Your goal | Reproduce the items starting at the beginning and ending at the line that contains "v(2.03, -0.96) *", swapping every "skLineSegment" for "skLine" and changing nothing else. Leave the pictures out.

Information shown |

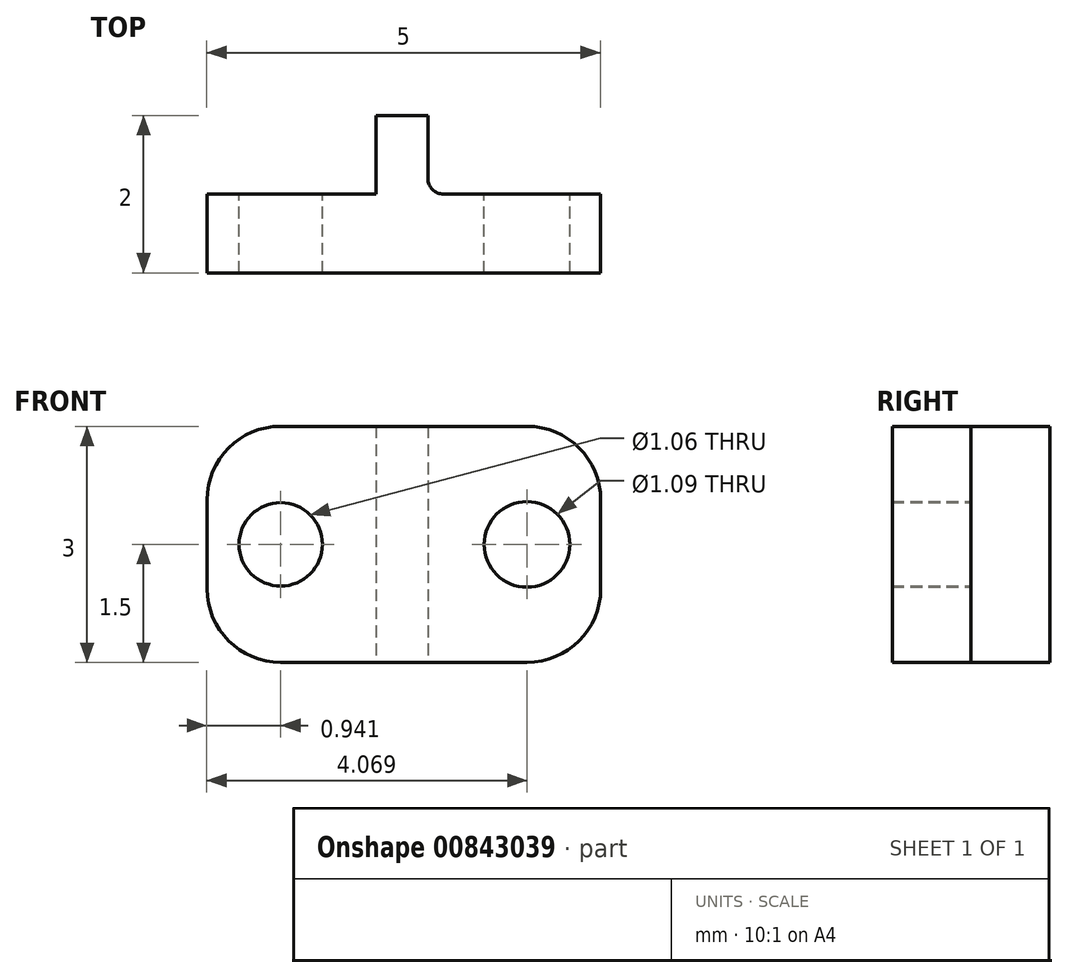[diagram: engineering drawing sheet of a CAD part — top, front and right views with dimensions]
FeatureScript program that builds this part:
annotation { "Feature Type Name" : "Feature", "Feature Type Description" : "" }
export const myFeature = defineFeature(function(context is Context, id is Id, definition is map)
    precondition{}
    {
        {
            var Q0;
            Q0=qCreatedBy(makeId("Front.planeOp"),FACE);
            var sketch = newSketch(context, id + "F0", { "sketchPlane" : qUnion([Q0])});
            skLineSegment(sketch, "E0.bottom", {"start": v(2.97, -0.96) * mm, "end": v(6.1, -0.96) * mm});
            skLineSegment(sketch, "E0.top", {"start": v(2.97, -3.96) * mm, "end": v(6.1, -3.96) * mm});
            skLineSegment(sketch, "E0.left", {"start": v(2.03, -1.9) * mm, "end": v(2.03, -3.02) * mm});
            skLineSegment(sketch, "E0.right", {"start": v(7.03, -1.9) * mm, "end": v(7.03, -3.02) * mm});
            skPoint(sketch, "E1.visualSharp", {"position": v(2.03, -0.96) * mm});
            skArc(sketch, "E1.filletArc", {"start": v(2.97, -0.96) * mm, "mid": v(2.3, -1.23) * mm, "end": v(2.03, -1.9) * mm});
            skPoint(sketch, "E2.visualSharp", {"position": v(2.03, -3.96) * mm});
            skArc(sketch, "E2.filletArc", {"start": v(2.03, -3.02) * mm, "mid": v(2.3, -3.69) * mm, "end": v(2.97, -3.96) * mm});
            skPoint(sketch, "E3.visualSharp", {"position": v(7.03, -3.96) * mm});
            skArc(sketch, "E3.filletArc", {"start": v(6.1, -3.96) * mm, "mid": v(6.76, -3.69) * mm, "end": v(7.03, -3.02) * mm});
            skPoint(sketch, "E4.visualSharp", {"position": v(7.03, -0.96) * mm});
            skArc(sketch, "E4.filletArc", {"start": v(7.03, -1.9) * mm, "mid": v(6.76, -1.23) * mm, "end": v(6.1, -0.96) * mm});
            skCircle(sketch, "E5", {"center": v(2.97, -2.46) * mm, "radius": 0.53 * mm});
            skPoint(sketch, "E5.centerSnap0", {"position": v(2.03, -2.46) * mm});
            skCircle(sketch, "E6", {"center": v(6.1, -2.46) * mm, "radius": 0.54 * mm});
            skPoint(sketch, "E6.centerSnap0", {"position": v(7.03, -2.46) * mm});
            skSolve(sketch);
        }
        {
            var Q0;
            Q0=makeQuery(id+"F0.imprint","IMPRINT",FACE,{"disambiguationData":[TD([[makeQuery(id+"F0.imprint","IMPRINT",EDGE,{"derivedFrom":sQuery(id+"F0.wireOp",EDGE,"E0.bottom")}),-1.0]])]});
            extrude(context, id + "F1", {"entities" : qUnion([Q0]), "depth" : 1 * mm, "offsetDistance" : 25 * mm});
        }
        {
            var Q0;
            Q0=makeQuery(id+"F1.opExtrude","CAP_FACE",FACE,{"disambiguationData":[OSD([sQuery(id+"F0.wireOp",EDGE,"E0.bottom"),sQuery(id+"F0.wireOp",EDGE,"E0.top"),sQuery(id+"F0.wireOp",EDGE,"E0.left"),sQuery(id+"F0.wireOp",EDGE,"E0.right"),sQuery(id+"F0.wireOp",EDGE,"E1.filletArc"),sQuery(id+"F0.wireOp",EDGE,"E2.filletArc"),sQuery(id+"F0.wireOp",EDGE,"E3.filletArc"),sQuery(id+"F0.wireOp",EDGE,"E4.filletArc"),sQuery(id+"F0.wireOp",EDGE,"E5"),sQuery(id+"F0.wireOp",EDGE,"E6")])],"isStart":true});
            var sketch = newSketch(context, id + "F2", { "sketchPlane" : qUnion([Q0])});
            skLineSegment(sketch, "E7.bottom", {"start": v(-4.84, -0.96) * mm, "end": v(-4.18, -0.96) * mm});
            skLineSegment(sketch, "E7.top", {"start": v(-4.84, -3.96) * mm, "end": v(-4.18, -3.96) * mm});
            skLineSegment(sketch, "E7.left", {"start": v(-4.84, -0.96) * mm, "end": v(-4.84, -3.96) * mm});
            skLineSegment(sketch, "E7.right", {"start": v(-4.18, -0.96) * mm, "end": v(-4.18, -3.96) * mm});
            skSolve(sketch);
        }
        {
            var Q0;
            Q0=makeQuery(id+"F2.imprint","IMPRINT",FACE,{"disambiguationData":[TD([[makeQuery(id+"F2.imprint","IMPRINT",EDGE,{"derivedFrom":sQuery(id+"F2.wireOp",EDGE,"E7.bottom")}),1.0]])]});
            extrude(context, id + "F3", {"entities" : qUnion([Q0]), "operationType" : NewBodyOperationType.ADD, "depth" : 1 * mm, "offsetDistance" : 25 * mm});
        }
        {
            var Q0;
            Q0=makeQuery(id+"F3.opExtrude","CAP_EDGE",EDGE,{"disambiguationData":[OSD([sQuery(id+"F2.wireOp",EDGE,"E7.left")])],"isStart":true});
            var Q1;
            Q1=makeQuery(id+"F3.opExtrude","CAP_EDGE",EDGE,{"disambiguationData":[OSD([sQuery(id+"F2.wireOp",EDGE,"E7.right")])],"isStart":true});
            fillet(context, id + "F4", {"entities" : qUnion([Q0, Q1]), "radius" : 0.2 * mm, "tangentPropagation" : true, "allowEdgeOverflow" : false});
        }
    });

Response to this task |
[diagram: engineering drawing sheet of a CAD part — top, front and right views with dimensions]
FeatureScript program that builds this part:
annotation { "Feature Type Name" : "Feature", "Feature Type Description" : "" }
export const myFeature = defineFeature(function(context is Context, id is Id, definition is map)
    precondition{}
    {
        {
            var Q0;
            Q0=qCreatedBy(makeId("Front.planeOp"),FACE);
            var sketch = newSketch(context, id + "F0", { "sketchPlane" : qUnion([Q0])});
            skLine(sketch, "E0.bottom", {"start": v(2.97, -0.96) * mm, "end": v(6.1, -0.96) * mm});
            skLine(sketch, "E0.top", {"start": v(2.97, -3.96) * mm, "end": v(6.1, -3.96) * mm});
            skLine(sketch, "E0.left", {"start": v(2.03, -1.9) * mm, "end": v(2.03, -3.02) * mm});
            skLine(sketch, "E0.right", {"start": v(7.03, -1.9) * mm, "end": v(7.03, -3.02) * mm});
            skPoint(sketch, "E1.visualSharp", {"position": v(2.03, -0.96) * mm});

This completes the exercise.